**文書本文**
----
本発明において、上記式(1’)、式(2’)、式(3’)、式(3'')で表される環状オレフィン系単量体の他に、本発明の目的を損なわない範囲で少量用いることができるその他の単量体としては、例えば、シクロブテン、シクロペンテン、シクロヘプテン、シクロオクテンなどのシクロオレフィン系単量体が挙げられる。また、ポリブタジエン、ポリイソプレン、スチレン−ブタジエン共重合体、エチレン−非共役ジエン共重合体、ポリノルボルネンなどの主鎖にオレフィン性不飽和結合を有する不飽和炭化水素系重合体などの存在下に上記環状オレフィン系単量体を開環共重合することによっても形成することができ、このような構造単位を有する場合には、本発明の重合体の耐衝撃性が改善される傾向にある。
本発明の環状オレフィン系開環重合体は、GPCで測定したポリスチレン換算の分子量分布Mw/Mnが2.5以下、好ましくは1.1〜2.4である。分子量分布Mw/Mnが2.5をこえると成形性が低下し、ゲル、ダイラインが発生する。
また、本発明の環状オレフィン系開環重合体の分子量としては、GPCで測定されるポリスチレン換算の重量平均分子量(Mw)が、通常10,000〜100,000の範囲であるのが好ましい。
また、重量平均分子量が30万以上の重合体の割合が、全重合体の量に対して、5重量%以下であることが好ましい。
さらに、重量平均分子量が2000以下の重合体の割合が、全重合体の量に対して、10重量%以下であることが好ましい。
重量平均分子量が2000以下の重合体の割合が10重量%をこえる場合には、得られるフィルムの強度が低いものとなることがある。一方、30万以上の重合体の割合が5重量%をこえる場合には、溶液粘度が高くなりすぎて本発明の重合体の生産性や加工性が悪化することがある。
本発明の環状オレフィン系開環重合体は、上記数式(I)で表される溶融粘度比が0.40以上である。
後述する実施例1、実施例2および比較例1で得られた重合体について、せん断速度を変えて測定した溶融粘度の結果を図1に示す。図1は、溶融粘度を縦軸に、せん断速度を横軸に、それぞれ対数目盛で表したグラフである。なお、溶融粘度の測定方法、条件は後述する方法と同じ方法である。
図1に示すように、分子量分布Mw/Mnが2.5以下の実施例1および実施例2の場合、分子量分布Mw/Mnが2.5をこえる比較例1に比べて、溶融粘度のせん断速度依存性が小さい。
溶融粘度のせん断速度依存性が小さいと、環状オレフィン系開環重合体の成形時において、流動ムラ、ゲルの発生、ダイラインを抑制させることができる。
----
**演習課題**
本文によると、重量平均分子量が2000以下の重合体の割合を全重合体の量に対して10重量%以下にするのが好ましいのはなぜか、1〜3文で説明してください。 保存済みデータの行はここでは使わない。

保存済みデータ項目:
----
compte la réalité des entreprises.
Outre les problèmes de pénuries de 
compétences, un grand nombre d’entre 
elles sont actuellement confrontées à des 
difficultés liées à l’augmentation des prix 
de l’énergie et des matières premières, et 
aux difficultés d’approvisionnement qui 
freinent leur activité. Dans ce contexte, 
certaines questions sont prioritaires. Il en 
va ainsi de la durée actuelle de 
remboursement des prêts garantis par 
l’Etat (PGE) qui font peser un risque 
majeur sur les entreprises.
----
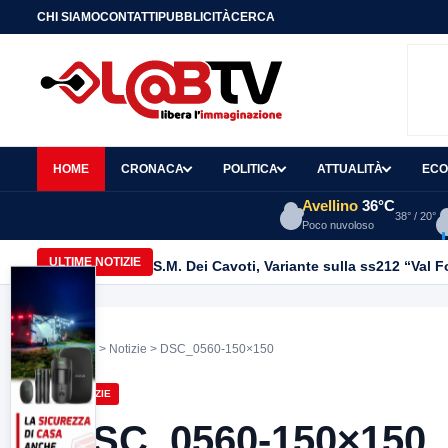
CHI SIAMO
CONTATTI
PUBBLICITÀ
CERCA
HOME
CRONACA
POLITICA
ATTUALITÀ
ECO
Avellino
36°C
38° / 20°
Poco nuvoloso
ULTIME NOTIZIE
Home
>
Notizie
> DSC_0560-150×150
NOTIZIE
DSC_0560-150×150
----
**問題の解答**
その割合が10重量%をこえると、得られるフィルムの強度が低いものとなることがあるからである。